It can happen to any of us. Well, maybe not ALL of us, but definitely anyone who is a compulsive, addicted shopper! There I was, at the beginning of the summer, enjoying my morning coffee while scrolling through Facebook. The sun was shining, I was happy….I was even happy to be happy. My intent that morning was not to shop, but things quickly turned!
Let me pause here a moment to explain to you that I do not post much on Facebook…an updated picture of my kids here and there, or a special event, but mostly I just look at what others post and click “like” or “love” and sometimes write a short comment. I can absolutely live without Facebook and go days without “checking in” to see what’s happening in everyone else’s lives. I should have stayed off on this particular day!
As I casually scrolled through the posts, I abruptly stopped on a picture that a friend had posted during her recent vacation somewhere incredible. This wasn’t one of my close friends…this was someone who I saw a few times a year and always felt insecure around. This insecurity was my problem, not hers…but she has always been someone I just couldn’t help comparing myself to. My therapist has told me many times “When you Compare you Despair”, but at that moment I was not listening.
Of course my friend looked great in the photo, and I could not help but notice her designer handbag. It wasn’t just a simple classic designer bag. It was a large bold bright pink Chanel bag. In my head I thought, “Look at her! Not only can she afford a Chanel bag, but she purchased a color besides black. Her bag was unique and likely a super expensive, special, limited edition Chanel bag!”
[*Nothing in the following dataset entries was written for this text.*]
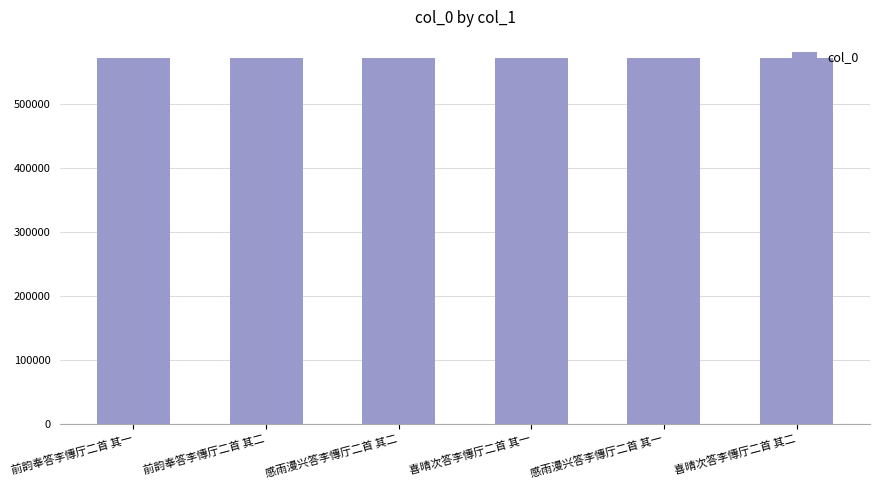

What position from the left is 前韵奉答李慱厅二首 其一?

1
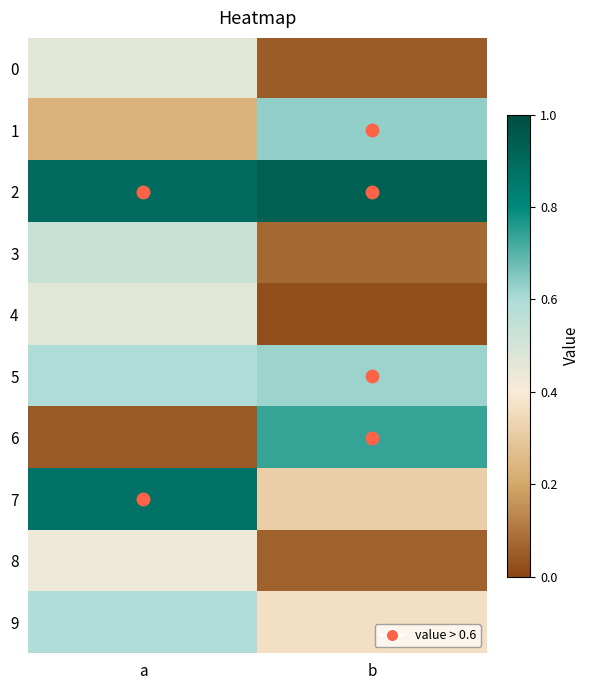

List the series in order of their peak value, highest first.

2, 7, 6, 1, 5, 9, 3, 0, 4, 8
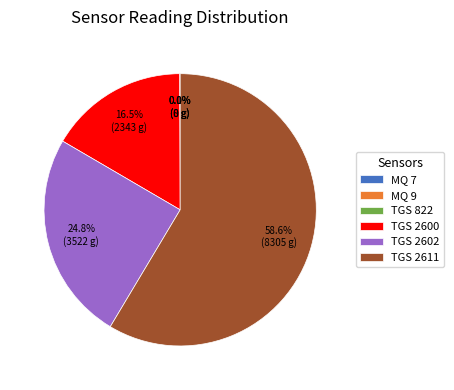

Rank the categories by value from lowest to highest.

MQ 9, TGS 822, MQ 7, TGS 2600, TGS 2602, TGS 2611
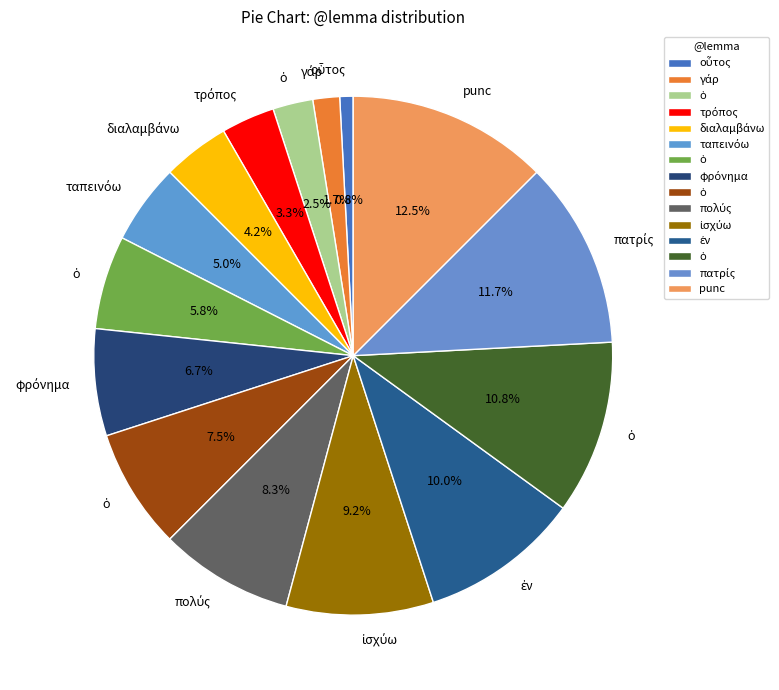

Count the number of slices in the pie.

15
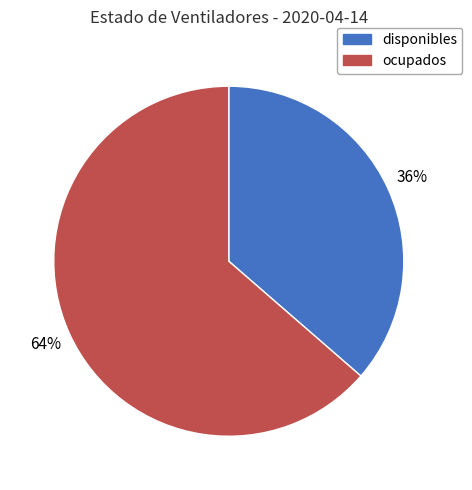

Does disponibles represent more than half of the total?

No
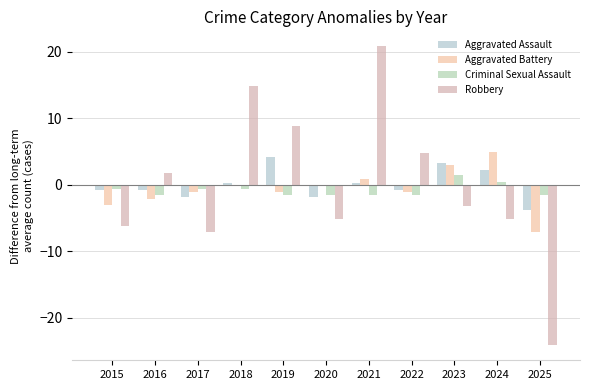

List the labels in order of Aggravated Battery value, largest first.

2024, 2023, 2021, 2018, 2020, 2017, 2019, 2022, 2016, 2015, 2025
I do own a couple of Chanel bags that I purchased years ago. They are black and white and I still love them and use them a lot. But at that moment I will admit I was jealous. I knew that I would see this friend at an upcoming party over the summer and I too wanted to wear a fabulous designer bag. The bags I already owned did not seem “good enough”. I needed to have a handbag more spectacular than hers.
My mind starting racing and I could feel the adrenaline building inside me. All the shopping control and mindfulness that I had been balancing so well was quickly caving in. I wanted a bag to top hers….and I knew a Hermes Birkin was the answer!
Of course, I also knew that I could not afford a new Birkin..that just wasn’t happening. But I didn’t need a new one…any Birkin bag would be spectacular. So I quickly began scouring TheRealReal and Tradesy. It was so much fun narrowing down which style and color I wanted. Blue, Rose, Black, Tan…the choices for pre-owned Hermes bags was tremendous. The prices were tremendous too. I finally settled on a beige color with gold toned hardware…a bag that I felt would be practical since it was neutral and could be worn in every season. The fact that I would use it a lot seemed to justify the steep price.
The only problem was that it was $8000. I did not have $8000.
One side of my brain screamed “Hey, you can’t afford this and even if you had $8000, would you really want to spend it on this one bag?” The other half of my brain interjected “You need this bag. If you wear this bag to the party, you will feel great! If you don’t get this bag then you are going to see her waving around her latest designer bag, looking all stylish, and you will regret not snatching up this great bag! After all, $8000 is a very reasonable price for a Birkin!”
I was so torn. How could I purchase this bag? Where could I get the money? Then I noticed that Tradesy was affiliated with a plan called Affirm. All I had to do was fill out some simple information and they would tell me how much money Affirm would immediately “loan” me. I clicked away and it was determined I could get exactly enough to purchase the bag. In fact, it showed that I could buy this bag and my monthly payment would only be $147! I pushed aside the thought of the 30% interest rate they would charge...all I focused on was that I could afford $147 each month.
My finger hovered above that checkout button. The two sides of my brain were battling back and forth. Did I really want to be in more debt? For how long would this bag make me feel special? Why was I doing this?
I suddenly knew that Birkin was not the answer and with my heart pounding I clicked out of the webpage, shut the computer and walked away. I did not need a Birkin. I did not really even want a Birkin. What I really wanted was to not feel “inferior” the next time I saw this friend. Instead of shopping for self confidence, I needed to start recognizing all the things that were great about me…not just great about the things I owned.
Since that early summer day, I began to truly focus on not just “mindful shopping”, but also on building my self-esteem. Being a shopaholic has hurt my confidence through the years by making me feel abnormal, irresponsible, hopeless, and a failure. I was no longer that person anymore and furthermore, even when I was at my worse, I was still not any of those terrible labels that I put on myself. I could not now, after all I’ve learned, allow myself to believe that I am not just as good as anyone else. Sure, I make mistakes and there are still many things I’d like to improve on, but I do like who I am. I really do like me. It’s okay not to be perfect and still love yourself!
I did wind up seeing my fabulous friend at the end of the summer. By then, the Birkin bag was a fuzzy memory and my self confidence had continued to grow throughout the summer. I can tell you honestly that I had a great time at the party and for the first time ever I did not compare myself to any other person who was there. I just had fun! And you know what? I never even noticed what handbag she was wearing!